Continental United States… done!

Filed under: Travel — Tags: — BigWeather @ 11:59 pm

We awoke, packed, ate breakfast, and made it to Love Field well in advance of our 10:25a direct flight to Raleigh.  It was a pretty uneventful trip — a little shopping in the airport, some Chick-fil-A to tide us over, that sort of thing.  We landed a little after 2p and headed home, another great trip completed.

While we’d seen several states (particularly along the East Coast) here and there over the years, our quest to visit all fifty states really began in earnest in 2007 with our drive to visit relatives in New York and Maine.  Following are the trips (and the states visited, * is first time in these trips):

2007: Virginia*, Maryland*, Delaware*, New Jersey*, New York*, Connecticut*, Rhode Island*, Massachusetts*, New Hampshire*, Maine*
2009: Tennessee*, Mississippi*, Arkansas*, Missouri*, Illinois*, Indiana*, Kentucky*, West Virginia*, Virginia
2010: Louisiana*; Colorado*, Wyoming*, Nebraska*, South Dakota*, Montana*, Idaho*, Utah*
2011: Virginia, Maryland, Pennsylvania*, New York, New Hampshire, Vermont*, New Jersey
2012: Louisiana, Washington*, Oregon*, California*, Nevada*
2013: Nevada, Utah, Arizona*, Colorado, New Mexico*, Texas*
2014: Louisiana
2015: Alaska*
2017: Louisiana; Illinois, Wisconsin*, Iowa*, Minnesota*, North Dakota*, Michigan*, Ohio*, Indiana; South Carolina*, Georgia*, Florida*
2018: Texas, Oklahoma*, Kansas*, Colorado, New Mexico

Remarkable that those trips hit 47 of the 49 states we have thus far.  Granted, some of those we had visited before those trips, but not a huge number.  That leaves only Alabama (which Michelle and I have visited, but not the kids) and of course North Carolina which I didn’t count as visiting since we live there.  We’ll hopefully pick up Alabama this year for the kids then Hawaii next year for our 25th anniversary.

Following is the map of our trip (click to view full size, as with the other maps in the more recent blogs).  Google says it was thirty-nine hours of driving and just over 2,400 miles.  Obviously that’s off a little bit but not by much.  Not our longest trip in distance nor time but, as with the Midwest last year, it managed to surprise (delightfully so) despite much of the itinerary not being as exciting on paper as some prior years.

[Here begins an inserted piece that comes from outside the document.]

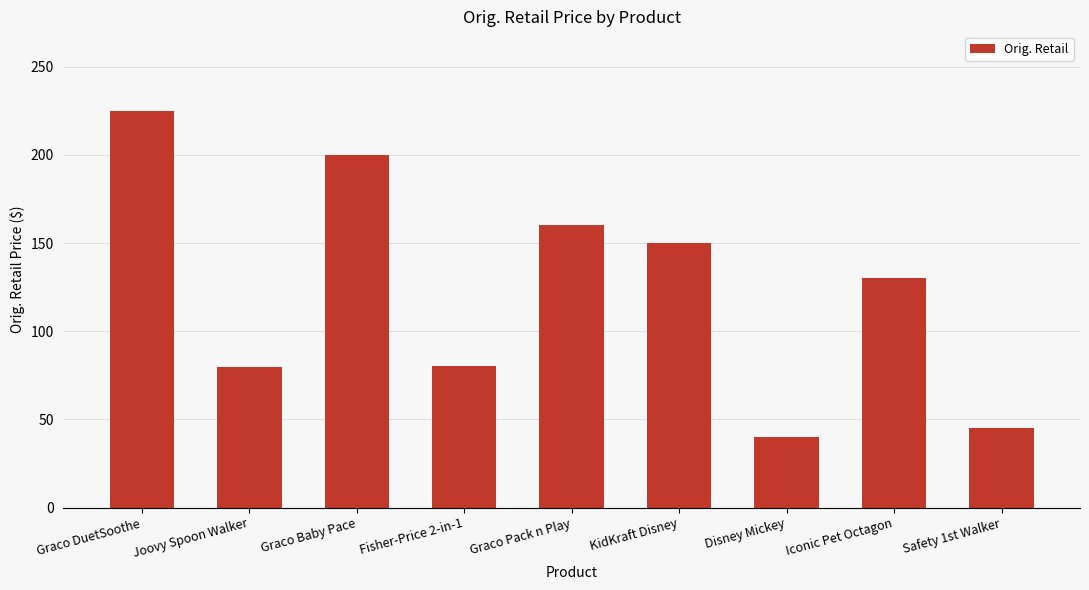

How many data points are above 129?

5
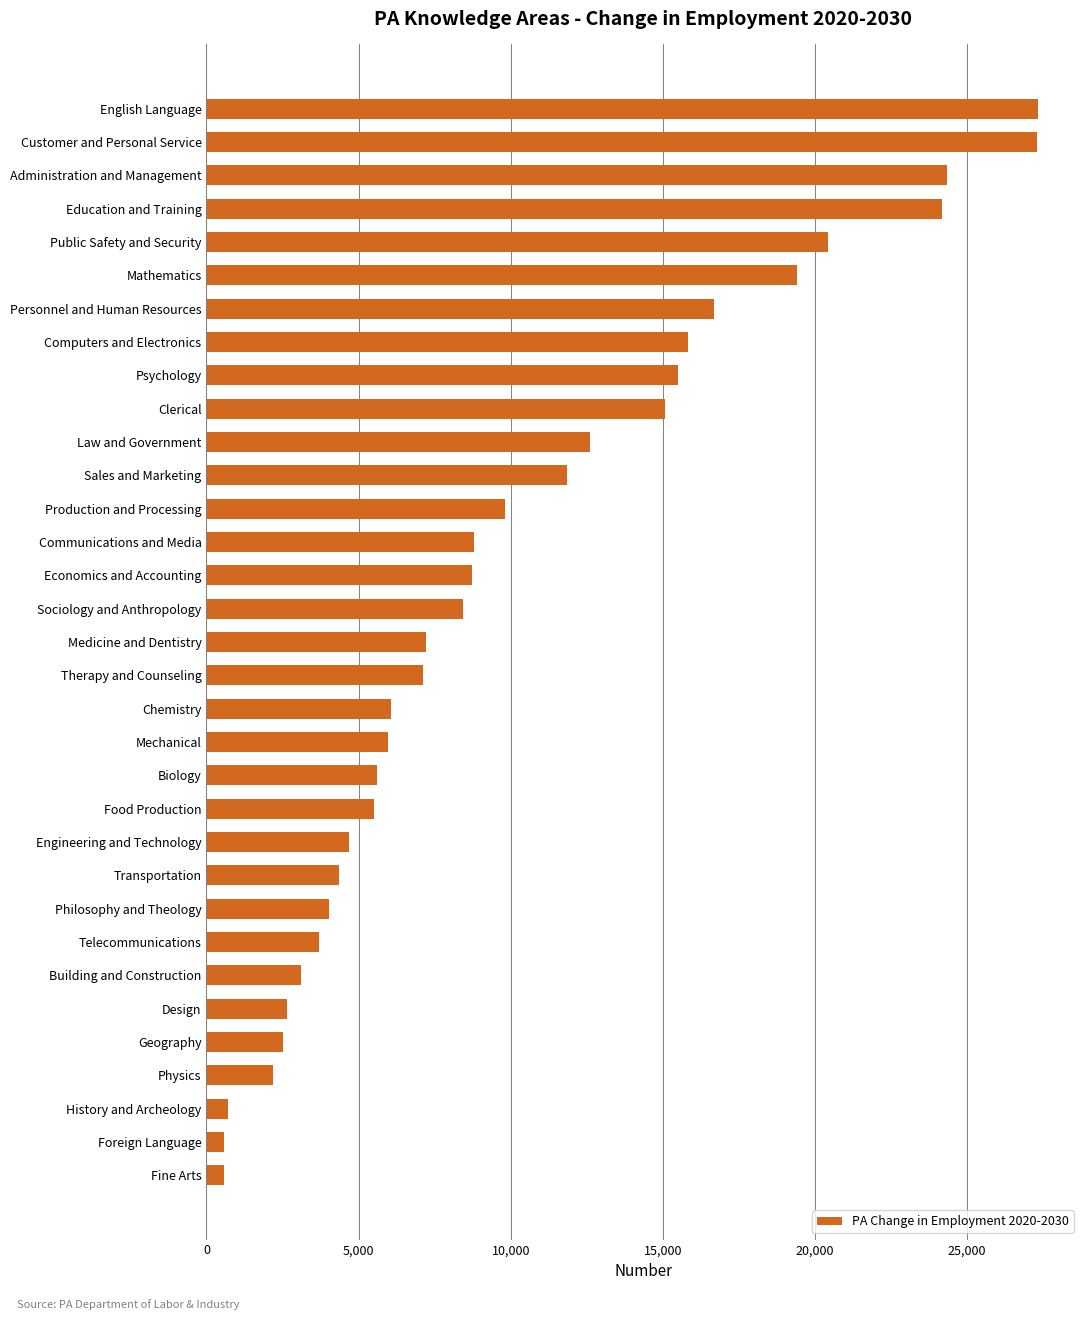

What is the label of the 32nd bar from the top?

Foreign Language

We visited the National Weather Center, something I’ve wanted to do for years (my nickname is BigWeather, after all).  We toured a salt mine six hundred feet below Kansas and saw movie memorabilia being preserved for future generations.  Monument Rocks, Kansas looked like terrain we’d seen in South Dakota years before and seeing so much wildlife — turkeys, rabbits, deer — was unexpected.  A wicked storm reminded us all of our mortality in Colby, Kansas, as did wildfires in Colorado.  We spent the day on a steam train, getting a glimpse of travel over a hundred years ago.  America’s largest sand dunes were found a thousand miles away from the nearest ocean.  We pondered the possibility of life beyond our planet in Roswell then visited a truly alien environment in the spectacular caverns at Carlsbad.  The Alamo and Spanish missions provided some historical context and we had the best brisket of our lives in Austin.  Finally, we put a bow on the trip with a visit to the National Videogame Museum.